Digital first is not a new phenomenon. Disrupter businesses and start-ups have long adopted this approach as a way of making their marketing communications cheaper and more agile. Just look at OnePlus in China. They launched purely using social media and an influencer marketing strategy. As a result of the now well-publicised successes of a digital first approach we are increasingly seeing the big buck spenders getting in on the act, testing how this strategy might work for them.
Traditional marcomms strategies typically start with the creation of big budget hero creative content; usually for TV. This is then splashed across the networks with the help of a generous media spend. Then as the advent of digital has become increasingly pervasive, this content is then repurposed for digital channels. The problem with this approach is that it slows the process down and by the time the content hits digital media; the intended audience is either not reached due to poor planning or the content is not compelling enough to engage because it is essentially a watered down version of what came before it.
The reason that digital first is becoming so popular is that the digital world is fast. It can keep up with the changing needs, wants and attitudes of consumers. It is also fluid. Creative concepts can be tested and tweaked in real time. If one message isn’t hitting the mark it can be withdrawn, re-framed and re-disseminated within a matter of days; if not hours. Of course digital is also truly responsive. It is possible to have a two way conversation with consumers, whilst above the line content tends to be one directional, making it much less relatable to an audience that is becoming increasingly used to having their voices heard. This is particularly important for brands that want to forge closer relationships with consumers. Digital allows niche targeting in a way that mass media like TV does not. For instance you can devise a creative TV concept for the Cricket World Cup (which is happening at the time of writing) and know that you will be targeting people that enjoy cricket. However, with digital this broad category of consumers can be segmented down further into sub groups such as people that enjoy cricket and support a certain team.
Rough around the edges
The quality constraints of mass media are also removed for digital. Digital content is allowed to be a little rough around the edges. This means that all the effort can be concentrated on creating engaging content, rather than HD ready content.
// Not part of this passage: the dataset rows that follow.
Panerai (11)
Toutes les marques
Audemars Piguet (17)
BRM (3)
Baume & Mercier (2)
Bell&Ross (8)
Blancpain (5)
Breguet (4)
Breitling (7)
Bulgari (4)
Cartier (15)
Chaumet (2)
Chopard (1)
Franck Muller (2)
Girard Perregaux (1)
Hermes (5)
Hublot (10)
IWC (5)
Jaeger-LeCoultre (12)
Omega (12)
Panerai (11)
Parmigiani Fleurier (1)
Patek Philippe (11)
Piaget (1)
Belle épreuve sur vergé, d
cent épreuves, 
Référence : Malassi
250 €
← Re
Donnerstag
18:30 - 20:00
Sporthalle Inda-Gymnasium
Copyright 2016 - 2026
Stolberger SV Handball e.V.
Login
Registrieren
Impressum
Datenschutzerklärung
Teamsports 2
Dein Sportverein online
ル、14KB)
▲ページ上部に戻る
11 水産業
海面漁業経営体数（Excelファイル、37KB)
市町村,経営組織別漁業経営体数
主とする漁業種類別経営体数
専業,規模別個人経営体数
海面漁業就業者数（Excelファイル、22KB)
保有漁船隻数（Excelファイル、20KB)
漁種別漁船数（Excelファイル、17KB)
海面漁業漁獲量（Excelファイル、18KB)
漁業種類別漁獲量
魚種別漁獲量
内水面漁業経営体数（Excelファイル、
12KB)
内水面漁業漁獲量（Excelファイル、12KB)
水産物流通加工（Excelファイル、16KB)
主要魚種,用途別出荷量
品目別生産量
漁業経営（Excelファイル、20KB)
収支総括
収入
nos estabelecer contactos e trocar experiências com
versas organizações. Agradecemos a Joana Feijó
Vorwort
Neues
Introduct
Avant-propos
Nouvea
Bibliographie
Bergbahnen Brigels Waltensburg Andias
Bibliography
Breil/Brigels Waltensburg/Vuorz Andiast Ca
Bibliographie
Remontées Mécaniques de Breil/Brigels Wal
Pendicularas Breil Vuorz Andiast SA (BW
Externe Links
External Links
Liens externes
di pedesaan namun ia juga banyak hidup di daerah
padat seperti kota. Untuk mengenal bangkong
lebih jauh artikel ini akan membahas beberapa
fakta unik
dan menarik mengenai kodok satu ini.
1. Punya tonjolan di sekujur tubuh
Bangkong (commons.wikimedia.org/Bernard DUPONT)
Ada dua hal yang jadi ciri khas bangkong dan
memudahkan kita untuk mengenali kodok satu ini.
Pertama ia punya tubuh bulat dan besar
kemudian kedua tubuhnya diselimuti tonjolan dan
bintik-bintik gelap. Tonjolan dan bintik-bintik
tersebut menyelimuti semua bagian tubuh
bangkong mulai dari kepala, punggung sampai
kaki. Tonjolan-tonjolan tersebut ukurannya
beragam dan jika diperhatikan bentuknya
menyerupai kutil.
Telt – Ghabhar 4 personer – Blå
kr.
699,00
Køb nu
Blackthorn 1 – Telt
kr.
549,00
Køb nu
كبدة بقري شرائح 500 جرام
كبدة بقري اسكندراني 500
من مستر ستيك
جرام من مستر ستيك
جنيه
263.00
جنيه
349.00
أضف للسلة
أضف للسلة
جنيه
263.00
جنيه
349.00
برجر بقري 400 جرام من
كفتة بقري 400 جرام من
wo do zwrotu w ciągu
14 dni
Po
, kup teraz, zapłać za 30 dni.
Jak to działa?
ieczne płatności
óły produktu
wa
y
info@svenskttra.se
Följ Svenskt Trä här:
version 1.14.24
As we have already addressed digital gives us results faster. We can measure in real time and tweak the campaign as it gets rolled out. This means that when it comes to translating the campaign into mass media (if applicable) you can be confident that the brand is being represented in the most effective way for the investment. One of the largest concerns that many brands have with mass media is that they have to put their money where their mouth is with little evidence that the campaign is going to work. This now doesn’t have to happen as digital can be used as the test bed. This is the exact approach taken recently by CUNA (Credit Union National Association). It had a number of challenges to overcome. The first was bringing together 5,500 credit unions under one banner to create a powerful unifying voice for the sector. The second was altering the commonly held perception that most people can’t join a credit union, or that credit unions were too small and local to provide modern table stakes. To overcome these challenges CUNA needed to reach a lot of people with their new brand message. Therefore a digital-first approach was taken to find people where they were; in the digital spaces they use every day. This strategy meant that local credit union leagues could activate their own media plan ensuring the necessary reach. Within just two weeks of the campaign launching four million people saw the creative content and 1.5 million videos were viewed to completion. As we all know change does not happen overnight or by viewing one piece of content. It takes multiple messages and what CUNA has achieved through this approach is an understanding of the customer journey so that each individual person can be reached a number of times with relevant messaging for them. They are also constantly measuring which messages are gaining the most traction and using this insight to tweak the media strategy in real time. It is also being used to shape the mass media strategy which comes later this year.
Digital can no longer be viewed as a bolt on – mass media’s slightly annoying and inferior little cousin that has to be placated. It has earned its place at the table and now, understandably, given the benefits it affords organisations in terms of reach, cost efficiencies and peace of mind that the message is right, it should be taking the lead spot in the formation of a comms strategy.